Bce, Draghi ha la strada spianata verso la presidenza

Pubblicato il da borsaforextradingfinanza

http://www.ilfoglio.it/media/uploads/draghi_fuc.jpgMario Draghi è stato designato dall'Eurogruppo «come successore del presidente uscente della Bce Jean Claude Trichet». Lo ha annunciato ufficialmente il presidente dell'Eurogruppo Jean Claude Juncker al termine della riunione. «Draghi – ha detto Juncker – gode di una reputazione internazionale eccellente e come banchiere centrale ha dato prova di avere a cuore l'euro e l'Unione economica e monetaria».

La suspense, però, è durata fino all'ultimo. La situazione critica venutasi a creare ai vertici dell'Fmi – dopo il fulmine a ciel sereno dell'arresto del direttore generale dell'Fmi, Dominique Strauss-Kahn – ha alimentato molti rumor, tra cui quello di una possibile candidatura di Draghi alla guida dell'Fmi. Una vecchia idea che fino a qualche tempo fa girava soprattutto a Berlino, prima che la cancelliera Angela Merkel esprimesse il suo appoggio a Draghi per la Bce. Bankitalia ha comunque voluto mettere subito a tacere le voci: il governatore «non è assolutamente interessato» a prendere il posto di direttore generale del Fondo Monetario Internazionale, ha assicurato una portavoce di Palazzo Kock.

Ora che i ministri dell'Eurozona hanno indicato Draghi per la presidenza della Bce, ci sarà poco più di un mese prima del via libera definitivo da parte dei capi di Stato e di governo della Ue, che si riuniranno a Bruxelles il prossimo 24 giugno.
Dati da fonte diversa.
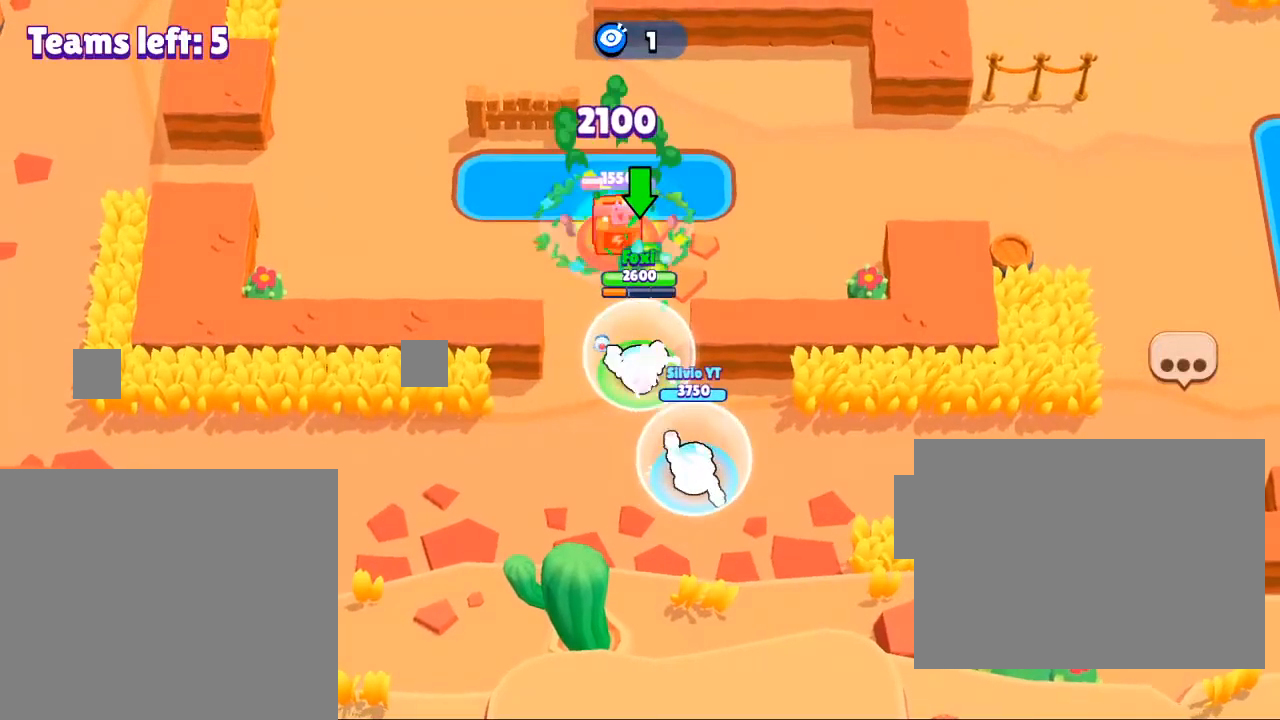
{"buttons": [], "left_stick": "center", "right_stick": "center", "events": [[33, "R3", "up"], [66, "right_stick", "center"], [133, "R3", "down"], [133, "right_stick", "down"], [267, "R3", "up"], [300, "right_stick", "center"]]}
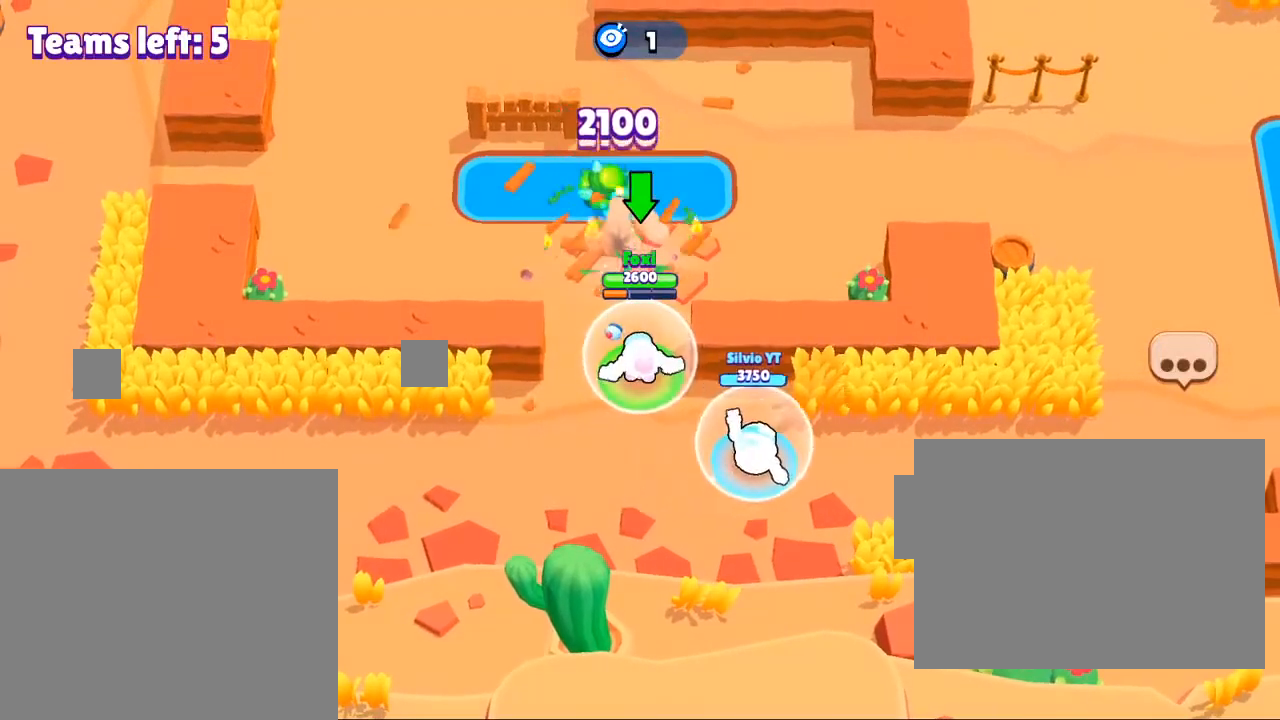
{"buttons": [], "left_stick": "up-left", "right_stick": "center", "events": [[100, "left_stick", "up-left"]]}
Prima di quella data il presidente designato dovrà sottoporsi all'esame del Parlamento europeo, sia rispondendo a una serie di domande scritte degli eurodeputati, sia presentandosi in audizione davanti alla commissione affari economici e monetari. L'insediamento sulla poltrona più alta dell'Eurotower, a Francoforte, è previsto quindi per il prossimo primo novembre. Anche se nelle ultime settimane erano girate voci su un possibile anticipo del passaggio di testimone tra Trichet e il nuovo numero uno della Bce, con la motivazione di accorciare i tempi della transizione in un periodo di crisi come quella attuale.

All'arrivo di Draghi è legata la permanenza nel board della Bce di un altro italiano, Lorenzo Bini Smaghi. La consuetudine vuole che nel Comitato esecutivo della banca centrale non ci siano due o più membri della stessa nazionalità. Bini Smaghi – il cui nome compare anche nella rosa di nomi dei possibili successori di Draghi alla Banca d'Italia – per il momento ha ribadito come il suo mandato «scade nel 2013, e ho in programma di continuare».

Intanto, la Ue si interroga anche su un'altra successione: quella a Dominique Strauss-Kahn alla guida dell'Fmi. Si vuole che il direttore generale resti un europeo, rispettando la tradizionale suddivisione: all'Europa l'Fmi, agli Usa la Banca Mondiale. «È giusto che sia così, visto che l'Europa è il principale contributore del Fondo», ha detto il ministro delle finanze belga, Didier Reynders. I nomi europei finora più gettonati sono stati quello del britannico Peter Mandelson, ex ministro del commercio internazionale ed ex commissario Ue, quello della ministra delle finanze francese, Christine Lagarde e quello dell'ex governatore della Bundesbank Axel Weber. Tra i vari rumor anche uno che riguarda l'ex premier inglese Gordon Brown.

Intanto inizia la corsa per definire il successore di Draghi nella carica di governatore della Banca d'Italia. Cresciute mano a mano che le quotazioni di Draghi prendevano quota, le voci sui possibili candidati si sono fatte sempre più insistenti. Allo stato attuale così i nomi "esterni" che circolano sono quelli dell'attuale direttore generale del Tesoro Vittorio Grilli, del componente del board della Bce Lorenzo Bini Smaghi che, con ogni probabilità, dovrà lasciare il suo incarico a Francoforte all'arrivo di Draghi e di Mario Monti. Quest'ultimo però di recente ha dichiarato di non essere né candidato né disponibile per tale incarico.(u.c.)